Elle semblait légèrement surprise, ce qui me fit douter de sa cruauté. Elle ouvrit le livre à la dernière page pour s’assurer de mes propos avant de relever la tête vers moi :

« J’ai connu Walburga Black à l’époque de mes études, fit-elle. Elle ne m’a pour ainsi dire jamais adressé la parole et sa fierté de Sang-pur rivalisait avec son respect strict des règlements. Qu’elle ait eu un enfant comme vous est surprenant. Vous êtes son exact opposé. »

Son regard se fit un peu rêveur, puis elle reprit :

« J’imagine que vous avez vos raisons pour évoquer ce sujet et si avoir entre les mains un ouvrage qu’a lu votre mère vous a perturbé, ce n’est pas de mon fait. Le plus important, c’est que vous appreniez à ne plus dépasser les bornes. »

Elle ouvrit la porte de son bureau pour me signifier de prendre mes affaires et de sortir. Je la suivis dans les couloirs sans dire un mot. Dans la salle commune, en partie vide à cette heure-ci, se trouvaient James, Peter et Remus qui était revenu. Mon ami lycanthrope me lança un regard inexpressif et James me fit signe qu’ils monteraient sans tarder dans le dortoir. McGonagall m’abandonna au pied de l’escalier.
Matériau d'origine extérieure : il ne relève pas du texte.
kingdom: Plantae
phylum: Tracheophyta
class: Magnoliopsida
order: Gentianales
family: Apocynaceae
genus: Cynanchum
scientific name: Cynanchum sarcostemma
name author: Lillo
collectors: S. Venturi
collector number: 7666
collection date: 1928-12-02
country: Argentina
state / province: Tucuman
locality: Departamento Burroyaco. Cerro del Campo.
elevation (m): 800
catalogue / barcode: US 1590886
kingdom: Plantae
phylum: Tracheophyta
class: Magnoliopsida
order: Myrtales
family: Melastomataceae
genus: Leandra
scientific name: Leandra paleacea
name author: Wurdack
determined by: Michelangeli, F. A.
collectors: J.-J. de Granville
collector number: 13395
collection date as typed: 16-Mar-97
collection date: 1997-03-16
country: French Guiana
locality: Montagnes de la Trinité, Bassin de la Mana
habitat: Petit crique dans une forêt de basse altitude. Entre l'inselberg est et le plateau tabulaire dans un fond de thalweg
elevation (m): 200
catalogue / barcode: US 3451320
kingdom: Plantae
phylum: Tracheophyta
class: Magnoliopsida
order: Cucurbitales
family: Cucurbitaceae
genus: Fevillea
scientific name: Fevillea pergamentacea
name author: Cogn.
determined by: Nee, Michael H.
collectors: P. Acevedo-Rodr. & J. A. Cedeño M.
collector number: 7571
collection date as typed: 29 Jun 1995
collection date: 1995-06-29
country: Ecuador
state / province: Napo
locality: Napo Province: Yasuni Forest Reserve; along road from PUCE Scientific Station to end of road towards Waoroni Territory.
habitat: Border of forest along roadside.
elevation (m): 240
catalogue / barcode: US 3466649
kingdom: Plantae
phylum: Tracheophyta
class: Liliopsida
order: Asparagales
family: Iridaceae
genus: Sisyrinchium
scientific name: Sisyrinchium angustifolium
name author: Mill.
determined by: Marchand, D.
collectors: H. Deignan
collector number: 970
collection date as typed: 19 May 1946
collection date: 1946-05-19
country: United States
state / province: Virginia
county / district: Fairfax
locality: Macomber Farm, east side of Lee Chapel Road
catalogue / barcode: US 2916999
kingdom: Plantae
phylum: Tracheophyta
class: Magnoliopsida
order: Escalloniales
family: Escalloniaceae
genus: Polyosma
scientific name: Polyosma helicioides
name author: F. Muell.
Je ne souhaitais qu’une chose : dormir. Le lendemain arriverait toujours trop vite et serait tout aussi éprouvant que la journée qui venait de s’écouler.

Seulement, une petite surprise m’attendait. Les rideaux qui entouraient mon lit étaient fermés et quand je les tirais, je découvris Antje, assise sur les couvertures. Elle lisait un bouquin quelconque à la lumière de sa baguette magique. Elle leva un œil en me voyant arriver et je ne pus que la fixer, médusé :

« Tu es folle, dis-je à voix basse. Tu te rends compte de ce que tu risques si on te découvrait ?

— Venant de toi, répondit-elle, ce genre de commentaire est presque drôle. Le règlement dit que les garçons n’ont pas le droit d’aller dans les dortoirs des filles mais l’inverse n’est pas spécifié.

— C’est sexiste », fis-je remarquer.

Elle posa son livre.

« Assieds-toi », m’invita-t-elle.

Je m’installai en face d’elle et refermai les rideaux. On n’était jamais trop prévoyant. Antje me regarda avec sérieux :

« Je ne te ferai pas la morale sur ce qui s’est passé, dit-elle. D’abord, ça ne sert à rien, et puis les profs sont beaucoup plus légitimes que moi pour le faire. Je voudrais juste savoir si tu comptais vraiment faire du mal à Rogue.

— Bien sûr que non, m’offusquai-je. Enfin pas trop. Je pensais juste qu’il ne me croierait pas. Il a pris ce que je lui disais pour argent comptant et il a fallu qu’il aille vérifier. Cet abruti. Tout est sa faute. »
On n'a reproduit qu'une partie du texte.